My son is in excruciating pain. He is 27. We began this traumatic melancholy at age 10. I have spent every penny earned to care for him. He still needs care. Recently, we contacted a specialist doctor in Indiana, USA, for corrective surgery. I sent all his medical records the Specialists asked for.. I want to take a chance to save my son. I want Ibrahim to live normally and independent of my care. He is all I’ve got.
“Ibrahim is my only child. He deserves to live free from any pain, not regret helping others in need of help because of this misery and torture.
“Jebose, I am in deep tide of my life. My tide is highest. The cost of the constructive surgery is N35 Million. Where will I get N35 MILLION to save Ibrahim from 17 years of living in miserable pain?. I can no longer hide my pain. I can’t continue take the weights of my sorrows to sleep every night, hoping for miracle to happen. I do not know how much time I have left in my life. Anything can happen at any time. I am in the early evenings of my life. Who will care for Ibrahim if I fall now?. Who will wipe his urine, clean his sore open belly, clean the inlet to the tube that connects to his bladder?. Who will empty his urine for him, wake up every three hours at night to wipe him up, change his wet clothes and or help him to the toilet?. Jebose, this is my daily shift, even after I returned from gigs and concerts. You see my broad smiles at shows, but deep inside my heart are tears dripping into my emotional grief. When I sing, I sing with pain. When I laugh, I laugh with torment, when I look at the happy audience; I pray to see Ibrahim happy, without pain and enjoying my songs, just like my audience. But that may not happen. My Son’s bladder is ruptured, so it bleeds into his abdomen, mixing with his urine: it is always infected. The doctors here tried to treat him recently, but recommended I took him outside Nigeria for corrective surgery..His kidney is swollen and lacerated…This painful process has impacted his kidney.

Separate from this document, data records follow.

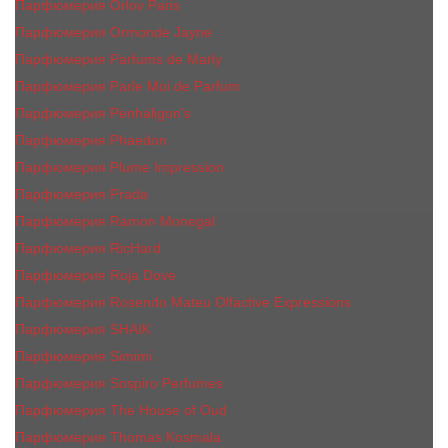
Парфюмерия Orlov Paris
Парфюмерия Ormonde Jayne
Парфюмерия Parfums de Marly
Парфюмерия Parle Moi de Parfum
Парфюмерия Penhaligon's
Парфюмерия Phaedon
Парфюмерия Plume Impression
Парфюмерия Prada
Парфюмерия Ramon Monegal
Парфюмерия RicHard
Парфюмерия Roja Dove
Парфюмерия Rosendo Mateu Olfactive Expressions
Парфюмерия SHAIK
Парфюмерия Simimi
Парфюмерия Sospiro Perfumes
Парфюмерия The House of Oud
Парфюмерия Thomas Kosmala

He now has kidney failures and requires dialysis three times a week. I can only afford two dialyses per month at N45K each. That is not good for his body. Jebose, I need help. My hope and second chance are in this Specialist in Indiana. I need N35MILLION to pay for his corrective surgery. I need help. Please Nigeria, help me. No amount is too small… I beg Nigeria; I am a mother just like you, your mother, your daughter, your sister, your niece, your grandmother. I am that same girl that brought great songs to your lives. Give me a sweet melody to lessen my burden and a hope with your donation…..Ibrahim is my only son .
My dearest friends and followers, our moment is here and now to help a mother save her only son this new year. This is a great way to share our new blessings with Stella. Nothing is too small.